Il est d’ailleurs révélateur que le parti conservateur Droit et Justice (PiS) polonais, revenant au pouvoir en 2015 avec une majorité absolue, s’empresse, dès 2017, de « détricoter » la réforme du système éducatif polonais mise en œuvre en 1999 par un gouvernement formé de partis issus du mouvement Solidarnosc. Et cela, sans états d’âme et en dépit des brillants succès (d’ailleurs salués par l’OCDE) engrangés par cette réforme inspirée du modèle « nordique ».

Réflexions finales

Terminons par quelques réflexions sur la FWB. Le constat (voir la version intégrale de l’article) est clair : le système éducatif de la FWB est à la fois très peu efficace et très peu équitable… tout en étant très couteux. C’est un tel constat qui avait suscité l’initiative du « Pacte pour un enseignement d’excellence ». Très logiquement, le « Pacte » s’inspire, pour partie, de l’observation de systèmes à la fois plus efficaces et plus équitables, qu’ils relèvent du modèle « nordique » (régime « social-démocrate ») ou du modèle « anglo-saxon » (régime « libéral »). En témoignent, par exemple, les résolutions visant à allonger (d’un an) le tronc commun [6] et à réduire l’ampleur du recours au redoublement.

Ces résolutions, dont la pertinence se voit confortée par les conclusions de notre analyse comparée des systèmes, ne sont pourtant pas unanimement accueillies avec faveur, comme en témoigne la vigueur des débats publics accompagnant le « Pacte ». Nombreux sont encore les acteurs, tant à gauche (CGSP Enseignement, par exemple) qu’à droite (parti MR, par exemple), exprimant leur scepticisme, sinon leur hostilité.

Comment expliquer ces résistances, alors que les réformes proposées ont toutes les chances d’avoir pour double effet, comme dans la réforme polonaise très malheureusement sabordée par le parti conservateur PiS, d’élever le niveau des élèves et de réduire l’« iniquité » de notre système éducatif ?

L’explication la plus plausible, en dehors de la crainte du changement, réside dans l’absence du recul nécessaire à la prise de conscience de la véritable nature de notre système éducatif. Collectivement immergés depuis notre enfance dans une société structurée par de multiples clivages et stratifications [7], nous avons fini par les considérer comme « naturels », y compris au sein du système éducatif, sans mesurer le caractère authentiquement « conservateur » de notre système. D’autres sociétés, qu’elles soient animées par des valeurs « de gauche » ou par des valeurs « libérales », ont fait d’autres choix, manifestement plus heureux tant pour l’objectif d’efficacité que pour celui de l’égalité des chances.

Si, au-delà de l’apport à la connaissance, cet article pouvait contribuer à désamorcer les réticences d’acteurs actuellement récalcitrants, qu’ils soient porteurs d’une sensibilité « de gauche » ou d’une sensibilité « libérale », il n’aura pas été inutile.
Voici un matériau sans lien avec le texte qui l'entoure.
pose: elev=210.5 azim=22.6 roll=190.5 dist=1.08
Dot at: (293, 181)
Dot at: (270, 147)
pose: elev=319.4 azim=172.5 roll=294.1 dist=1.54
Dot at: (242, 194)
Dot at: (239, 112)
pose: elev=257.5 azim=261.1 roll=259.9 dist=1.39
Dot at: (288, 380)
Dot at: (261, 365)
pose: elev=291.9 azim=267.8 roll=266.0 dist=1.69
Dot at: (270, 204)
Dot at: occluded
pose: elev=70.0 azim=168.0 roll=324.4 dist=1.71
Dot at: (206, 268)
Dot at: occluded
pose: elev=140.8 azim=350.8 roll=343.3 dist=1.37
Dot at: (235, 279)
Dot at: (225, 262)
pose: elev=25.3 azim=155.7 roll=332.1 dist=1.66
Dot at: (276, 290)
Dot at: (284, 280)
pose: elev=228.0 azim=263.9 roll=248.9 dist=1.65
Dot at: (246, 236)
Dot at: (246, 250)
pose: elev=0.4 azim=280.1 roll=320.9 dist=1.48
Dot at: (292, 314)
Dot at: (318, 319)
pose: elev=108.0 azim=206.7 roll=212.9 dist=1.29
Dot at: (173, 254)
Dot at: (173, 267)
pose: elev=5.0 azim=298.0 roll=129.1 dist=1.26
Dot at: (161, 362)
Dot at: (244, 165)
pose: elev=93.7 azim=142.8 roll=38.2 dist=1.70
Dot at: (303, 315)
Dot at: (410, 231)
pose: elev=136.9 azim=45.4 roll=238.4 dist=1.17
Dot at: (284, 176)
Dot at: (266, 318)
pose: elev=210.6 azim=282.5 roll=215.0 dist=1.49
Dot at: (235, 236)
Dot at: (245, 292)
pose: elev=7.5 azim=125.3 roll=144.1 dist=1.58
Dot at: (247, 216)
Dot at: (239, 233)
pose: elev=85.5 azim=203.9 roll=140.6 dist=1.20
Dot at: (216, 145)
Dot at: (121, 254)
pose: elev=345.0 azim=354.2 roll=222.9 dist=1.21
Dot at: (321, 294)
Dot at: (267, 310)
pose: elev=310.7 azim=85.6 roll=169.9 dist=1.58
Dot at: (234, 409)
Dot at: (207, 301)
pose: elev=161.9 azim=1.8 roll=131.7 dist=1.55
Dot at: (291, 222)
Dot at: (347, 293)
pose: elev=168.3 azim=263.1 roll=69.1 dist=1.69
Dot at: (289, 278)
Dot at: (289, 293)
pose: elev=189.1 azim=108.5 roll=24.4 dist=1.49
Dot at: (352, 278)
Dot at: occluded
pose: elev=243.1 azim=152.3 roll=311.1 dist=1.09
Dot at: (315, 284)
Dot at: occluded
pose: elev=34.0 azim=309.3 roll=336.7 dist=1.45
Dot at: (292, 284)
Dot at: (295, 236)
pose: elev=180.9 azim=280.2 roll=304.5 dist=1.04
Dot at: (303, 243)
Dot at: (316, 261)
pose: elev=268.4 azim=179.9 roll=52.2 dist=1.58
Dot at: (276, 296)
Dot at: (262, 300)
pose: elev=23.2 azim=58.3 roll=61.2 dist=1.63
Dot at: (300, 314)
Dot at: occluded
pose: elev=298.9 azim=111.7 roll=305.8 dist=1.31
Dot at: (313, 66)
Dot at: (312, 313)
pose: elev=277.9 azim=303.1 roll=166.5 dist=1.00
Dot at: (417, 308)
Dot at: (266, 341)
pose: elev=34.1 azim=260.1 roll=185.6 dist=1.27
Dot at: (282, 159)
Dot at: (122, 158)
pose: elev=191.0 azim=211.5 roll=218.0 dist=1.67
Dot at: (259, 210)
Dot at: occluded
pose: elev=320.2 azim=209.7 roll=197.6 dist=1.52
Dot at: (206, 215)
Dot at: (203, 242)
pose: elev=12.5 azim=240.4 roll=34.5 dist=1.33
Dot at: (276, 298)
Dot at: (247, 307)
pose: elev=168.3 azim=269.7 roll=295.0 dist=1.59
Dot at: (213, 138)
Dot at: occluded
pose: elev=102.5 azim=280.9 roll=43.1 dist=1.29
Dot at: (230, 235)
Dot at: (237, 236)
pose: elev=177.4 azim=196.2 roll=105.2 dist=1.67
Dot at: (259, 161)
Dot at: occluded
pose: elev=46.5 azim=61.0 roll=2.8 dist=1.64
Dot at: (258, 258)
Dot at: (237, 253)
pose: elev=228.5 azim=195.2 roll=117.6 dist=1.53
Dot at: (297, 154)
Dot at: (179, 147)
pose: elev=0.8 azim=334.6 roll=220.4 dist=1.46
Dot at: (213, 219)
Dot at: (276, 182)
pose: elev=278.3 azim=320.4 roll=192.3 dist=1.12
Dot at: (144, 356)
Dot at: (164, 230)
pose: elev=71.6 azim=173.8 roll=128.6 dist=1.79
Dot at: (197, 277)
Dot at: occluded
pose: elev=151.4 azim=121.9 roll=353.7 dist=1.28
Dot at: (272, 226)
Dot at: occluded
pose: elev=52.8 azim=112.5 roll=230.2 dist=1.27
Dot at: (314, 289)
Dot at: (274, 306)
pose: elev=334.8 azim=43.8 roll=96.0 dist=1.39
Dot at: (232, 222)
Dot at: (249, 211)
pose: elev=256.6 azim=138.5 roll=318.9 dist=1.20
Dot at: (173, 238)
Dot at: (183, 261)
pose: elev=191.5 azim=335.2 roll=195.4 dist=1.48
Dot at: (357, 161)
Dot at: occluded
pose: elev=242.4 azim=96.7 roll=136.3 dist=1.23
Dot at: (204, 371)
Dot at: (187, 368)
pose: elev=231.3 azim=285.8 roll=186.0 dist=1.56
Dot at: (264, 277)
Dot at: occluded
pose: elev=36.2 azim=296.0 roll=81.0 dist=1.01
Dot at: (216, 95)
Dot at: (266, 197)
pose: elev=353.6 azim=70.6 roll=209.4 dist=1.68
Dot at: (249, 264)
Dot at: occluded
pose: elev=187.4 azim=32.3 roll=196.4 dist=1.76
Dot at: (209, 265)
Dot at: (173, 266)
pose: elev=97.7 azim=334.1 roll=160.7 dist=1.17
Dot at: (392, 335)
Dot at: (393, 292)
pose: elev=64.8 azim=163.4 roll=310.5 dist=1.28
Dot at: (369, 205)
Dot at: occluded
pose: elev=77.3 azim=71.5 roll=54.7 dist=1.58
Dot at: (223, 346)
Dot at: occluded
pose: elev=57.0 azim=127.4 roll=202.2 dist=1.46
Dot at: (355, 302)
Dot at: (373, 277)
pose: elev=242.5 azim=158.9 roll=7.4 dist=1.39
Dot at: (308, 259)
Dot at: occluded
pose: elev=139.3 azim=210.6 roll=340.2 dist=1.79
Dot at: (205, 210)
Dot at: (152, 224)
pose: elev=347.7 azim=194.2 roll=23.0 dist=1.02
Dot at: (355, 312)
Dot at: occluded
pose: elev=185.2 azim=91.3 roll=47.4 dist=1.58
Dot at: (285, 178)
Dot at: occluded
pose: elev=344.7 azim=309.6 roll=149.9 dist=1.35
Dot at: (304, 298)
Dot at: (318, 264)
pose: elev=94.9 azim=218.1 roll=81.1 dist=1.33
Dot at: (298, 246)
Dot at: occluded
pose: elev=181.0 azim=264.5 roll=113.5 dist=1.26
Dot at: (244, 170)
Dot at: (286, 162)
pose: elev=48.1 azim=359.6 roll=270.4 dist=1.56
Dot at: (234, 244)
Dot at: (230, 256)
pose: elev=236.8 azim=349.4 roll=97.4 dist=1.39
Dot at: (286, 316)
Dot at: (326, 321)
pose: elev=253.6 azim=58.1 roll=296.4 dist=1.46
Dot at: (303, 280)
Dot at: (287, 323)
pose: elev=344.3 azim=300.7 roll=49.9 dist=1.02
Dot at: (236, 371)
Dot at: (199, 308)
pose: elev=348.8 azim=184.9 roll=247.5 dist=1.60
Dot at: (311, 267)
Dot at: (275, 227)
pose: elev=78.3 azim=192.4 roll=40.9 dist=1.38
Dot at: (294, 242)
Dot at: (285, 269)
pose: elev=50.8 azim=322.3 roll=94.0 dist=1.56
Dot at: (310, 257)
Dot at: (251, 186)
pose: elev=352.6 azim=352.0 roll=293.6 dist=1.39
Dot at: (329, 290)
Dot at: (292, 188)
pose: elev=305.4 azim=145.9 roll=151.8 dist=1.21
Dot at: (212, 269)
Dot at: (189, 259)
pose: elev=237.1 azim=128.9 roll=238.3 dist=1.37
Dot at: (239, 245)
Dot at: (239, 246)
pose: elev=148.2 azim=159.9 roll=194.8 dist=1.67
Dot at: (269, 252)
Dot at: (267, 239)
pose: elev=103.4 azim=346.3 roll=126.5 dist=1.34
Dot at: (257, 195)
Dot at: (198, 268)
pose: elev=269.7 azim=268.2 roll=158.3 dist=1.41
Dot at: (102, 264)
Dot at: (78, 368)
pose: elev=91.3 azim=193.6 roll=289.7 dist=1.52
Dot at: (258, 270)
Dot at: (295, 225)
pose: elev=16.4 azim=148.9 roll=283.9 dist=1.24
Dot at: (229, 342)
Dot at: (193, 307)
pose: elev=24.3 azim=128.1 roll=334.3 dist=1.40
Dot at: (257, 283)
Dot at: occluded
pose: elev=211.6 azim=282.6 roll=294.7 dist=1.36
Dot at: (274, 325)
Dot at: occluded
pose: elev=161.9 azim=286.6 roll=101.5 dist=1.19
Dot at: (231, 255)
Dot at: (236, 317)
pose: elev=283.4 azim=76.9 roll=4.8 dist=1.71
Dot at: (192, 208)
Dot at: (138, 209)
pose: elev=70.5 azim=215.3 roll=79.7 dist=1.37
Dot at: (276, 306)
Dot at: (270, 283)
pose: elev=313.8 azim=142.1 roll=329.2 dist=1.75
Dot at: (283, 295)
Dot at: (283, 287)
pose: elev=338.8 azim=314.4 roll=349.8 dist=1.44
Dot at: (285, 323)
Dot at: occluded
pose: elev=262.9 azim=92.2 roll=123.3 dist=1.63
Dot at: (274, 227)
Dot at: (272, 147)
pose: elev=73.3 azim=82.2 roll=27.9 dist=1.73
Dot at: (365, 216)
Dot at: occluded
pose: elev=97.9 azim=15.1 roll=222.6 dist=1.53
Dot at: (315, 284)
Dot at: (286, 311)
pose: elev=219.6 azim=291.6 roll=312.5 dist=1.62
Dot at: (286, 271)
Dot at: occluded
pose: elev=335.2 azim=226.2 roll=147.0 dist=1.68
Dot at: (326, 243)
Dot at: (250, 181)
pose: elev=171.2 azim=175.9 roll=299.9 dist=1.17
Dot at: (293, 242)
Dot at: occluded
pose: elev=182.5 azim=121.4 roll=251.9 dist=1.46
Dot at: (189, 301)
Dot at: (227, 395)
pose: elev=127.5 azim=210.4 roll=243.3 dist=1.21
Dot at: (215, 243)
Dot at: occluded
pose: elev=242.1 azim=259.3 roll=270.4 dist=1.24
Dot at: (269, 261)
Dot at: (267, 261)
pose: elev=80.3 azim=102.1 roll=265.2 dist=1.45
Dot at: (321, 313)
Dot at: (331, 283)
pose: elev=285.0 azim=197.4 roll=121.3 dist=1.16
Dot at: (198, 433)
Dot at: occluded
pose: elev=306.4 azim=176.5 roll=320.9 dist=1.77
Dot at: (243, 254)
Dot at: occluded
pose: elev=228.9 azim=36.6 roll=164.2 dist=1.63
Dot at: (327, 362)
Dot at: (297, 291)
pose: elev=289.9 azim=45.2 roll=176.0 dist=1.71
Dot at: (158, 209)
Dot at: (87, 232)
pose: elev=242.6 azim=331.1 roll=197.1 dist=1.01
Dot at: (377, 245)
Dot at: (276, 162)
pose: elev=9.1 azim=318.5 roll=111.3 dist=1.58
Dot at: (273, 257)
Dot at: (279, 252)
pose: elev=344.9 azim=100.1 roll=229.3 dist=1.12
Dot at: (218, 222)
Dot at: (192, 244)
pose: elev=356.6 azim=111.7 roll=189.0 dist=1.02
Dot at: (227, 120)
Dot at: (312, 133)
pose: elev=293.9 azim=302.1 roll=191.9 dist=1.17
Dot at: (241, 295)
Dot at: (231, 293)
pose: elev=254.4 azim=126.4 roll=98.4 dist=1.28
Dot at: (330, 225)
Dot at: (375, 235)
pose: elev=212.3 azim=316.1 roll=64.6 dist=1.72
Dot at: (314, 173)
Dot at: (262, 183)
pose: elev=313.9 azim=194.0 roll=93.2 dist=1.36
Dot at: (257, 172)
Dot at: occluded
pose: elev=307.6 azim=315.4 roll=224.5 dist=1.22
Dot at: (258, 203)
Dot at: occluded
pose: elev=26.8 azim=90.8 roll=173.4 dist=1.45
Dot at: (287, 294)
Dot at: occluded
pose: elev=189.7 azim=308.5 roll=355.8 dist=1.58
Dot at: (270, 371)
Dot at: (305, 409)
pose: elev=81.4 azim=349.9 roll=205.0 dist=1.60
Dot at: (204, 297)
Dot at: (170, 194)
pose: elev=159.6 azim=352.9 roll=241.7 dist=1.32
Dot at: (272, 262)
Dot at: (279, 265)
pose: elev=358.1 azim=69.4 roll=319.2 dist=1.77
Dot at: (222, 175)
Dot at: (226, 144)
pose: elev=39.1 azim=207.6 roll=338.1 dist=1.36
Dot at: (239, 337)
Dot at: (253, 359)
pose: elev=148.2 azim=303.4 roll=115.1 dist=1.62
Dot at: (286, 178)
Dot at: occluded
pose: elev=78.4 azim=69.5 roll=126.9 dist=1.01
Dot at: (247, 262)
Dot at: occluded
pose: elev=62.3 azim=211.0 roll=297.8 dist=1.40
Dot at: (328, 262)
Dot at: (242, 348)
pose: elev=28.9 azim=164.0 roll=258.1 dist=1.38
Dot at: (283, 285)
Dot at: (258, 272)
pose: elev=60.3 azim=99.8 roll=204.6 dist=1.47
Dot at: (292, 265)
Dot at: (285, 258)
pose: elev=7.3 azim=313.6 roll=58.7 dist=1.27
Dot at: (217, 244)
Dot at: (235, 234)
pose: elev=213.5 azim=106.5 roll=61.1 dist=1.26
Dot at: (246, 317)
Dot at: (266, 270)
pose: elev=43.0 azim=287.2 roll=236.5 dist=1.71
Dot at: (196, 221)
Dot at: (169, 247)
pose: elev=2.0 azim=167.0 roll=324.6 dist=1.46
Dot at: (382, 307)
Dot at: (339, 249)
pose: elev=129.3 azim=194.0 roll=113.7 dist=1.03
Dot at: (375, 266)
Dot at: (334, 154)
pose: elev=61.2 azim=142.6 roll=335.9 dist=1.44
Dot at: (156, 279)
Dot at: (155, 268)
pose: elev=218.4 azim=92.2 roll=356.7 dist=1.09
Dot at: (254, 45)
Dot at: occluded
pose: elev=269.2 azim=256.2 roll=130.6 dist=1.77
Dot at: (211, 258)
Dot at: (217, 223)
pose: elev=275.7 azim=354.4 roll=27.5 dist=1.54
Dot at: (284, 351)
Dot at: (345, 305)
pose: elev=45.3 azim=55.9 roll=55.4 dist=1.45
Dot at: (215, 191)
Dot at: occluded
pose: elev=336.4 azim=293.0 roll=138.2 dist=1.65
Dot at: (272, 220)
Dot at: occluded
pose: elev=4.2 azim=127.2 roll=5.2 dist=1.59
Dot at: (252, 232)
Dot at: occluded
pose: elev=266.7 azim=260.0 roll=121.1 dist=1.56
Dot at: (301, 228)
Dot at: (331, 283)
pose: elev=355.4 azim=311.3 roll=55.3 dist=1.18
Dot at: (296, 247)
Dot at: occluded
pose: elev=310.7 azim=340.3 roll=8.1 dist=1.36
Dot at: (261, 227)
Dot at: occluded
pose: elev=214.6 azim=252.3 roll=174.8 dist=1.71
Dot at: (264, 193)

[1Dans la toute grande majorité des pays, l’âge de la fin de la scolarité obligatoire est fixé à seize ans.

[2On montre que cet indicateur peut aussi être interprété comme une mesure de la « mobilité sociale à l’école ».

[3Sans doute l’importance (un peu) plus grande prise par l’enseignement privé dans certains pays du modèle « anglo-saxon » peut-elle expliquer cette plus forte ségrégation sociale entre écoles.

[4Pour des raisons méthodologiques, il convient de ne comparer, en termes de « performances », que des pays de niveau de développement comparable. Voir l’article intégral pour les « performances » des « modèles » couvrant les pays plus « pauvres » de l’Europe (Europe du Sud et ancienne « Europe de l’Est »).

[5À l’exception d’un quatrième « modèle », quelque peu hybride, ne concernant que l’Europe du Sud.

[6Vu la mise en place progressive du nouveau tronc commun, l’allongement (d’un an) de celui-ci ne sera pas effectif avant l’année scolaire 2028-2029.

[7Notons encore, pour la Belgique, un autre clivage, absent de la plupart des sociétés associées au régime « conservateur-corporatiste » : le clivage « philosophique » ou « confessionnel », qui touche à la fois notre système éducatif et notre système des soins de santé.